Back to School: What Teachers Expect
Do you ever feel judged by your child’s teacher?
I promise you, teachers have an internal checklist of what they hope their students will be bringing from home. They know they won’t get it all the time. They know that their job is to deal with the child who walks through the door no matter what he brings. They know that every family—no matter how wonderful the parents—suffers ups and downs and may take some time to right itself. But if they were able to write a list of what they consider primarily the parents’ responsibility for sending kids ready to learn, this would be it:
1. BASIC NEEDS MET. Perhaps it seems obvious that it is the parent’s job to make sure that the child comes to school with enough sleep, not smelling, well fed and appropriately dressed. This is too often not the case, however. Parents will claim they can’t get their child to bed on time or they can’t get their child to wear anything but the too short shorts and the diaphanous top slipping off the shoulder to school. Many of us teachers are parents ourselves. We get it. We know it is hard. We still see it as your job to figure out how to make it happen (though we are happy to offer our perspective and experience).
2. SHOWING RESPECT AND CONSIDERATION. A teacher has to help kids develop a definition of what respect means at school, but the basic concept needs to come from home. Have you worked in an office where in the break room there is a sign that says, “Your mother doesn’t work here; clean up after yourself"? Well, the same idea goes for school. Your teacher is not your mother. Her job is to teach you academics, not to nag you to clean up after yourself or to lecture you about touching other people’s things without their permission or to stop interrupting.

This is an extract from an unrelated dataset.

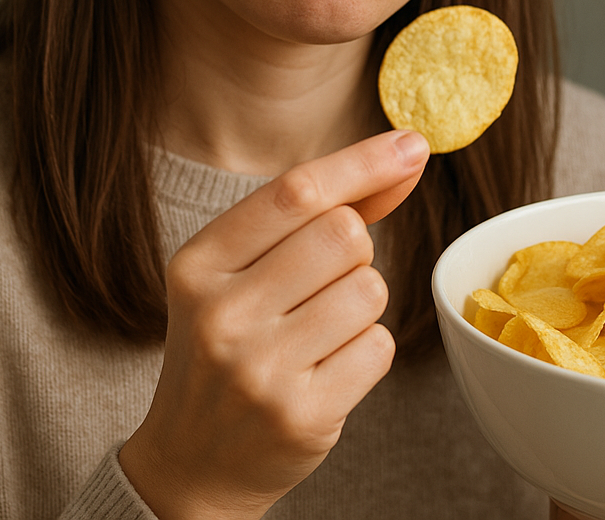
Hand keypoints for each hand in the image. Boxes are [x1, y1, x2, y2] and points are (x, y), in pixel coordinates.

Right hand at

3. HOMEWORK DONE BY THE CHILD. Someday, I will write a whole column on homework (including my general belief that there should be very little of it), but for today let me say this: The main purpose of homework is to give the child the chance for independent practice. It is much less important that the child do the homework right than that she do it herself. If she has worked the allotted time (find out what your school’s policy is), have her stop. If her teacher gives her a hard time for not finishing, train her to talk to her teacher ahead of class, to explain to her teacher that that is how much she got done in the allotted time. Teachers do not know how long the work they assign takes: They need accurate feedback. They do not need perfection, and they certainly do not need you to sit with your child, while he does his work. Sure, if you have a kid who takes 15 mins. to settle down, you can make sure the timer starts after that 15 mins., but the actual work should still be done on his own.
4. TEACH YOUR CHILD TO ADVOCATE FOR HIMSELF. Did your mother write notes to the teacher all the time? Mine didn’t. She would, however, talk through with me my conflicts with a teacher. She would listen to me, acknowledge my frustration, but then she would ask me how the teacher was likely to be feeling, what the teacher’s priorities were. She would help me sort out where I was only one of thirty children in the room and where I could reasonably make a request. She would role play how to talk to teachers, so I could respectfully let them know my wants or needs. If a few of my tries did not solve the problem, only then would she approach the teacher—and then it was to enlist the teacher’s help in solving the problem, not to condemn her, and certainly not to make excuses for me.
5. LIFE AND CHARACTER SKILLS. Caring, consideration, compassion, gratitude, thoughtfulness, diligence, organization, persistence, tolerance, trustworthiness, patience, etc. These get practiced at school, of course, but they need to be taught and modeled at home regularly and explicitly. These are all traits you can start working on in toddlerhood. Yes, mastery takes time and repetition, and teachers will work to reinforce these skills, but you have the greatest power to train your children in these areas. Your daily reflection with them of where they have—or how they could have--displayed these qualities establishes their importance to your child.
Kids who come to school with the above conditions in place at home learn better and take more joy in their learning. They are able to regulate themselves and are ready to take full advantage of all that a teacher has to offer. This is teachers’ greatest hope.